> _节选段落_
──────────────────────────────

昇腾910系列+MindIE Qwen3-32B部署指南

国产芯片+国产框架+国产模型

一、环境准备

1.1、硬件要求

  • 华为昇腾910X AI处理器及配套驱动
  • 至少256GB可用内存
  • 500GB以上存储空间

1.2、软件要求

  • 安装适配系统docker环境
  • 已安装昇腾驱动
  • linux系统安装(一般是欧拉)

1.3 部署工具安装

#安装魔塔的工具,来下载大模型

pip install modelscope

二、部署步骤

1、下载镜像

# --local_dir  下载文件到指定本地文件夹
modelscope download --model 'Qwen/Qwen3-32B' --local_dir '/model/Qwen3-32B'

2、启动容器服务

2.1、命令行启动(临时验证,没保持持续运行)
docker run -it -e ASCEND_VISIBLE_DEVICES=8 \
--network host   --privileged   \
--shm-size 96g   --ulimit memlock=-1   --ulimit stack=67108864  \
-e MASTER_IP="127.0.0.1" \
-e MASTER_PORT="9999" \
--device /dev/davinci0 --device /dev/davinci1 --device /dev/davinci2 --device /dev/davinci3 --device /dev/davinci4 --device /dev/davinci5 --device /dev/davinci6 --device /dev/davinci7 \
--device /dev/davinci_manager \
--device /dev/devmm_svm \
--device /dev/hisi_hdc \
-v /model/QwQ/QwQ-32B:/model:ro  \
-v /usr/local/bin/npu-smi:/usr/bin/npu-smi \
-v /usr/local/dcmi:/usr/local/dcmi  \
-v /usr/local/Ascend/driver:/usr/local/Ascend/driver \
-v /usr/local/Ascend/firmware/:/usr/local/Ascend/firmware:ro \
swr.cn-south-1.myhuaweicloud.com/ascendhub/mindie:2.2.RC1-800I-A3-py311-openeuler24.03-lts  /bin/bash

## 启动服务后需要进入容器进行操作配置
# 1、修改mindie的配置文件
sed -e 's/"httpsEnabled" : true/"httpsEnabled" : false/' \
       -e 's/"modelName" : "llama_65b"/"modelName" : "Qwen32B"/' \
       -e 's|"modelWeightPath" : "/data/atb_testdata/weights/llama1-65b-safetensors"|"modelWeightPath" : "/model"|' /usr/local/Ascend/mindie/latest/mindie-service/conf/config/json

# 2、安装服务依赖以及设置变量
pip3 install -r /usr/local/Ascend/atb-models/requirements/models/requirements_qwen3.txt
export MINDIE_LOG_TO_STDOUT="true"

──────────────────────────────

> _题目 1_
把部署指南里从"pip install modelscope"开始、一直到"2.1、命令行启动(临时验证,没保持持续运行)"为止（含这句）的内容原样摘出来。
> _题目 2_
请把部署指南中以"1.1、硬件要求"开头的那一段压缩成一句话，要点都要留下。

场景几何推理数据
──────────────────────────────

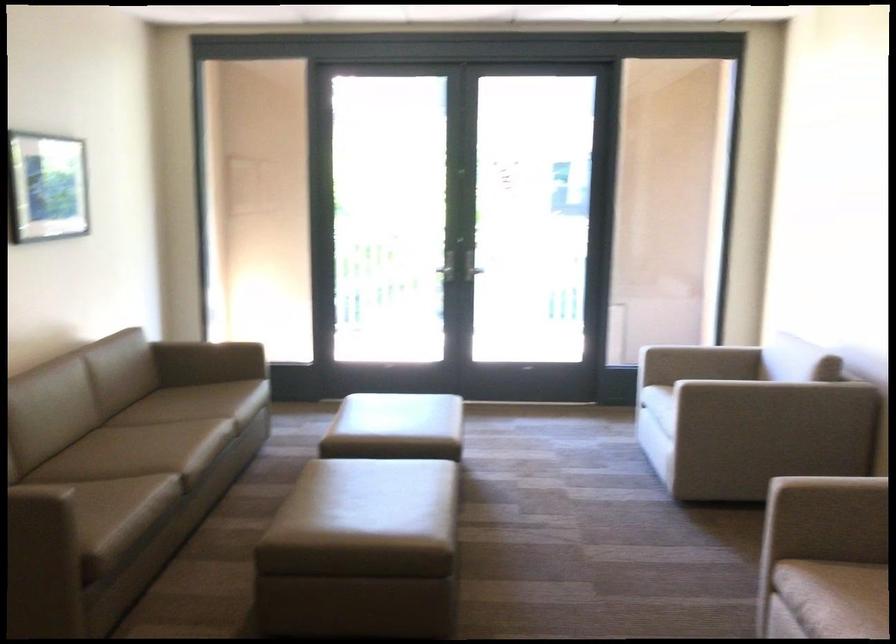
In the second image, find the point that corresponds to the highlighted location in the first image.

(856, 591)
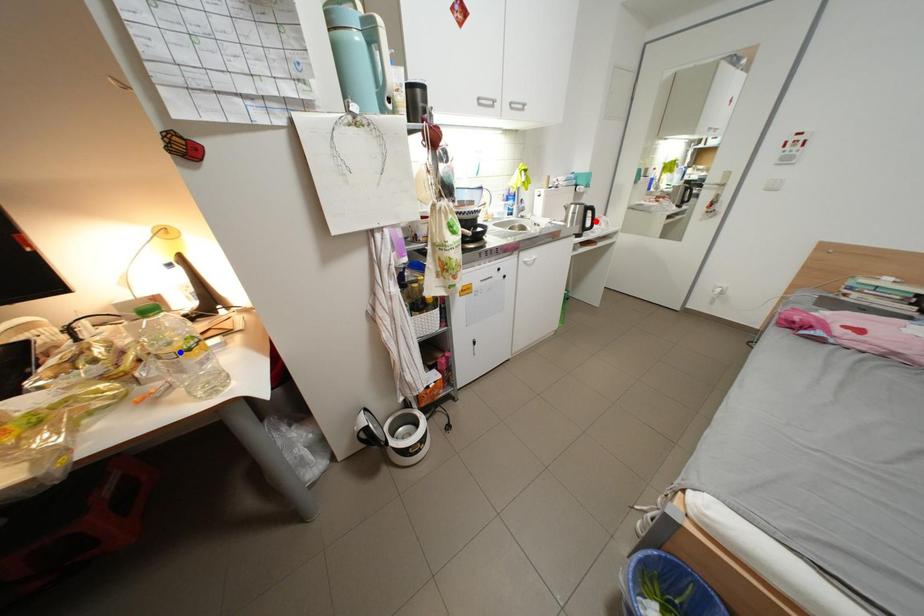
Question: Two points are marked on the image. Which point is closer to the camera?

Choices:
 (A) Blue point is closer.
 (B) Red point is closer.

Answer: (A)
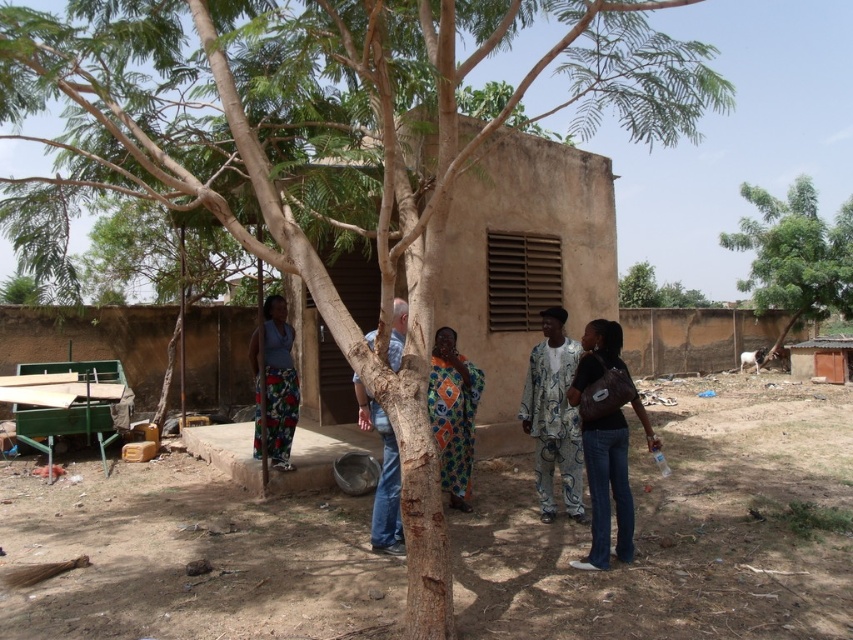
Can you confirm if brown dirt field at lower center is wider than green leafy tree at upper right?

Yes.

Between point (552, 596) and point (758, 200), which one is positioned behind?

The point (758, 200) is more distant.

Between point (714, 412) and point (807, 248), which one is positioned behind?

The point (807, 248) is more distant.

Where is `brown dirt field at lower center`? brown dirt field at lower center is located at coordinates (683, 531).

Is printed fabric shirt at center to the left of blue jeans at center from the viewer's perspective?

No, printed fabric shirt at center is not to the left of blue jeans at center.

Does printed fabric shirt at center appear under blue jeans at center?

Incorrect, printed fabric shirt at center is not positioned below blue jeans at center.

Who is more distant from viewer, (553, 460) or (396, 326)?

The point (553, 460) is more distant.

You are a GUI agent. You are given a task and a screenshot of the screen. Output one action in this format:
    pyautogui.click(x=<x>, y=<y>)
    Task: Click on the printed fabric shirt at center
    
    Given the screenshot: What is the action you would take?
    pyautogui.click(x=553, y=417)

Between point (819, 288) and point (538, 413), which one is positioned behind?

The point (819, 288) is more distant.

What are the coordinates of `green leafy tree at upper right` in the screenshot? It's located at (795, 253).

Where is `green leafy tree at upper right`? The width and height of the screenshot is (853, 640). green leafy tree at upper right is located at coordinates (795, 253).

──────────────────────────────

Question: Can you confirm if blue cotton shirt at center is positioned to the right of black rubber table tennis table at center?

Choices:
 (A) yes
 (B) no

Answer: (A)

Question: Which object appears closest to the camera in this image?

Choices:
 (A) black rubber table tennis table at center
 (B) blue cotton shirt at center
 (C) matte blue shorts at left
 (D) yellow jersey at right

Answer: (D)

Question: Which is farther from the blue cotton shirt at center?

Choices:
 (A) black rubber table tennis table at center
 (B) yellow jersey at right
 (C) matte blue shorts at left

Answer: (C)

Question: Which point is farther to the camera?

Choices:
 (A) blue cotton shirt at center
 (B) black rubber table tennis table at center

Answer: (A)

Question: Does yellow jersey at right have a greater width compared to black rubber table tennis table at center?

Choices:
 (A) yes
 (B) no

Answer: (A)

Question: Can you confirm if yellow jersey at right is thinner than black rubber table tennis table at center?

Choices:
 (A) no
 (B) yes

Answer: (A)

──────────────────────────────

> _作答结果 1_
pip install modelscope

二、部署步骤

1、下载镜像

# --local_dir  下载文件到指定本地文件夹
modelscope download --model 'Qwen/Qwen3-32B' --local_dir '/model/Qwen3-32B'

2、启动容器服务

2.1、命令行启动(临时验证,没保持持续运行)

> _作答结果 2_
硬件上需要华为昇腾910X AI处理器及配套驱动、至少256GB可用内存和500GB以上存储空间。